Segment Open

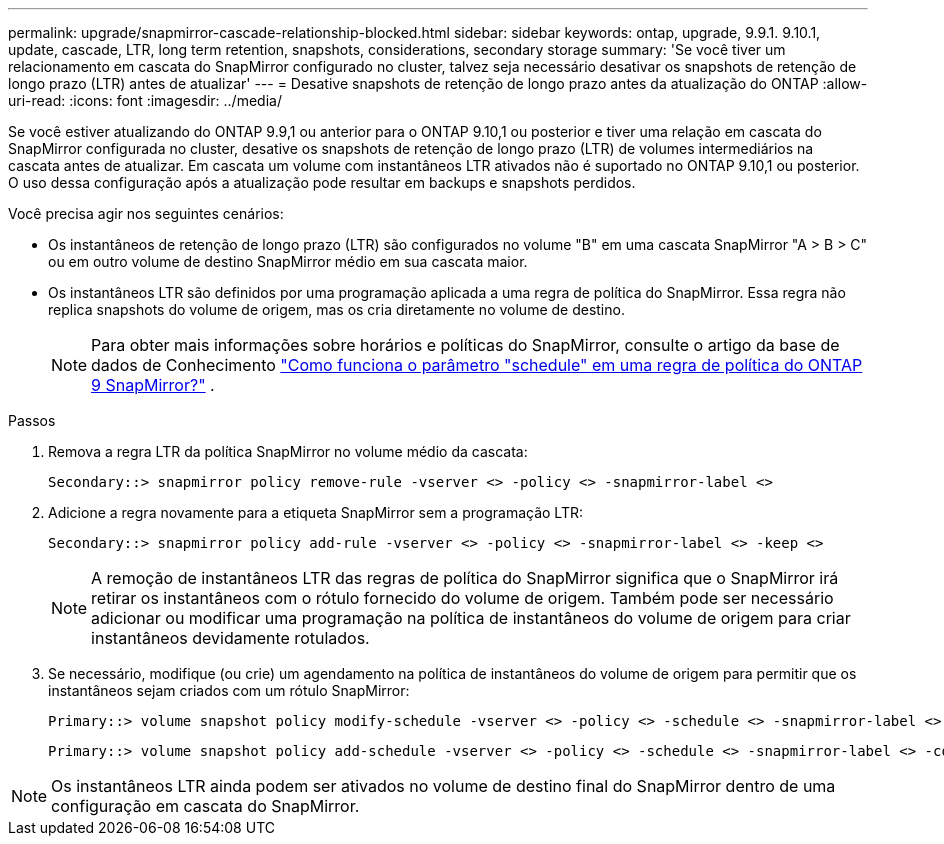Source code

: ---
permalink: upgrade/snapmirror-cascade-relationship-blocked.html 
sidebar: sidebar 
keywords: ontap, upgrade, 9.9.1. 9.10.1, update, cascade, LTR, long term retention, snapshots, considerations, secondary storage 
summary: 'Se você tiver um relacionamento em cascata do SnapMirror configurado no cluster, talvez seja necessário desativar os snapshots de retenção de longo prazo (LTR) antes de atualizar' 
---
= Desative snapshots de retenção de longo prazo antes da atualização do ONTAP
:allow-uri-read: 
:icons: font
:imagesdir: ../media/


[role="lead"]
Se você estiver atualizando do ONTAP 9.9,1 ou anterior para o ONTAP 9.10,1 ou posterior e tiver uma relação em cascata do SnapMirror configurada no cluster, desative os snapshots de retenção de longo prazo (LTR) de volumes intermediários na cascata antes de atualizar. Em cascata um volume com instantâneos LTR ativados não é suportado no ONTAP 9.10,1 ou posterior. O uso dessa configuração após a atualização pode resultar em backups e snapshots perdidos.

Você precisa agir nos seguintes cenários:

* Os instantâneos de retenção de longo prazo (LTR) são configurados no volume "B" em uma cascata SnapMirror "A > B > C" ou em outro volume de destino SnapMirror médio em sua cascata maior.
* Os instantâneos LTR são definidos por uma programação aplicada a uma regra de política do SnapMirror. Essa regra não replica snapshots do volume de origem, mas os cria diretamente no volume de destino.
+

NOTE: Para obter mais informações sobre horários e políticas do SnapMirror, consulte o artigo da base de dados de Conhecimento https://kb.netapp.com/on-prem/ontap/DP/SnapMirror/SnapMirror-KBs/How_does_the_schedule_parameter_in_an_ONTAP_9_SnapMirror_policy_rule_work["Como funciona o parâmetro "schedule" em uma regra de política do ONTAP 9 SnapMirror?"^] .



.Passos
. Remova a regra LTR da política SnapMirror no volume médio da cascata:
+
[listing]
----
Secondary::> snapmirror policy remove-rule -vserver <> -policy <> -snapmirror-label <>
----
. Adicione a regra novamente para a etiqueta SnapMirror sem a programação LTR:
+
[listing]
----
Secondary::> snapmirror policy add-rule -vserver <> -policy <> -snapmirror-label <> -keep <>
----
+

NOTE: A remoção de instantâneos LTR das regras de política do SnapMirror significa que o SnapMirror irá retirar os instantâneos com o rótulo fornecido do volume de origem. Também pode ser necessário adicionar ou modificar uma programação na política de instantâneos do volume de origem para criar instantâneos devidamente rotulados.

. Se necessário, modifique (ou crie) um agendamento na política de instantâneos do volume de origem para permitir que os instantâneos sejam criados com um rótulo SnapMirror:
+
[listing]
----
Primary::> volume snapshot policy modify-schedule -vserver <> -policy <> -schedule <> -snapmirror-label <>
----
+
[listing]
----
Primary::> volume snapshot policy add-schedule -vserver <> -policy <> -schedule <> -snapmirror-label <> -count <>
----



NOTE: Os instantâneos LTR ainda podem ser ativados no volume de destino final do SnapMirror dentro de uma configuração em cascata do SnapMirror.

Segment Closed

For each line in the material above that contains the string "vserver", make a copy.

Reply to the exercise:
Secondary::> snapmirror policy remove-rule -vserver <> -policy <> -snapmirror-label <>
Secondary::> snapmirror policy add-rule -vserver <> -policy <> -snapmirror-label <> -keep <>
Primary::> volume snapshot policy modify-schedule -vserver <> -policy <> -schedule <> -snapmirror-label <>
Primary::> volume snapshot policy add-schedule -vserver <> -policy <> -schedule <> -snapmirror-label <> -count <>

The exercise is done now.